Fields Medal in Mathematics

Elon Lindenstrauss of the Hebrew University of Jerusalem received the Fields Medal in Mathematics in 2010,[4] an award that is regarded as the equivalent of a Nobel Prize. Lindenstrauss was the worlds first Israeli to ever receive this prestigious award,[5] and he received it for his "for his achievements in the area of measure rigidity in ergodic theory and their applications to number theory."[6]

Nobel Prize

Eight members of the Hebrew University of Jerusalem have received a Nobel Prize.

Albert Einstein, one of the most prestigious and well-known scientists to ever live, was the first member of the Hebrew University of Jerusalem to ever receive a Nobel Prize. Einstein received his Nobel Prize in 1921 "for his contribution to theoretical physics, and especially for his discovery of the law of the photoelectric effect."[7]

Roger D. Kornberg of the Hebrew University of Jerusalem won the Nobel Prize in Chemistry in 2006 "for his studies of the molecular basis of eukaryotic transcription."[8] Kornberg has helped in pioneering the research of the structural biology of macromolecules and our understanding of the basic processes of life.

Aaron Ciechanover of the Hebrew University of Jerusalem received the Nobel Prize in Chemistry in 2004 "for the discovery of ubiquitin-mediated protein degradation."[9] He received the prize along with Prof. Avram Hershko, and his American Colleague Prof. Irwin Rose. Ciechanover has made significant contributions to understanding of the mechanisms of intracellular processes.

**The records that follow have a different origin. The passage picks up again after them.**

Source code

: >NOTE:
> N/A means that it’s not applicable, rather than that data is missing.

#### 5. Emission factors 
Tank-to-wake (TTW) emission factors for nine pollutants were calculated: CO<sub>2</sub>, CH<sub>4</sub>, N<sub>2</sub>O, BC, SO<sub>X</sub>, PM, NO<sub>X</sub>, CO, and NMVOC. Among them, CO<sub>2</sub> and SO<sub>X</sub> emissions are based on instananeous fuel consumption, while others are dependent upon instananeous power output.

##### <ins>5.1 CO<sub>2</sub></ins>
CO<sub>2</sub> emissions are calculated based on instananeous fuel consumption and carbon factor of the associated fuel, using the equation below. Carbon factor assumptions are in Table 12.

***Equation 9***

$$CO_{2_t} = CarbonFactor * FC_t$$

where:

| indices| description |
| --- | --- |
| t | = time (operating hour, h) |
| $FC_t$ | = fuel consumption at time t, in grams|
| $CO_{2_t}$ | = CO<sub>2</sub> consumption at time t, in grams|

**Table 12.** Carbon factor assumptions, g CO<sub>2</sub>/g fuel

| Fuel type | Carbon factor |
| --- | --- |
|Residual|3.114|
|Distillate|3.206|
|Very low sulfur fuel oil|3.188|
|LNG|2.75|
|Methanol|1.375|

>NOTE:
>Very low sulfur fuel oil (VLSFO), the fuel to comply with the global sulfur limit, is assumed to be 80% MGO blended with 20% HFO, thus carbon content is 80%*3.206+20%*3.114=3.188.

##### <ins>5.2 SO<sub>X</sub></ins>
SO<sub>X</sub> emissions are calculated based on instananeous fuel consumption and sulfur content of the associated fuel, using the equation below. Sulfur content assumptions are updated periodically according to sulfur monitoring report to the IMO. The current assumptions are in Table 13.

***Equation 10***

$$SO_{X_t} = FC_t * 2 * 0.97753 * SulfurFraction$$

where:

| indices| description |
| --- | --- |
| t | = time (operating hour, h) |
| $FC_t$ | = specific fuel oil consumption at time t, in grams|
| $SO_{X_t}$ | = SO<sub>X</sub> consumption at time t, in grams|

Daniel Kahneman of the Hebrew University of Jerusalem received the Nobel Prize in Economics in 2002 "for having integrated insights from psychological research into economic science, especially concerning human judgment and decision-making under uncertainty."[10]

Ada E. Yonath of the Hebrew University of Jerusalem received the Nobel Prize in Chemistry in 2009 "for having described the structure of the ribosome, the body which produces protein in the cell."[11]

Avram Hershko of the Hebrew University of Jerusalem received the Nobel Prize in Chemistry in 2004, alongside Aaron Ciechanover, "for the discovery of ubiquitin-mediated protein degradation."[12] Alongside tboth Ciechanover and Hershko, Irwin Rose was also one of the three collaborators who also received the Nobel Prize in Chemistry in 2004 with them.

David J. Gross of the Hebrew University of Jerusalem won the Nobel Prize in Chemistry in 2004 "for the discovery of asymptotic freedom in the theory of the strong interaction, the force operating between quarks."[13]

Robert J. Aumann of the Hebrew University of Jerusalem won the Nobel prize in Economics in 2005 "for having enhanced the understanding of conflict and cooperation through game-theory analysis."[14]

Other Awards

13 members of the Hebrew University of Jerusalem have won the WOLF Prize,[15] 33 members of the Hebrew University of Jerusalem have won the EMET Prize,[16] 90 members of the Hebrew University of Jerusalem have won the Rothschild Prize,[17] and more than 250 members of the Hebrew University of Jerusalem have won the Israel Prize.[18]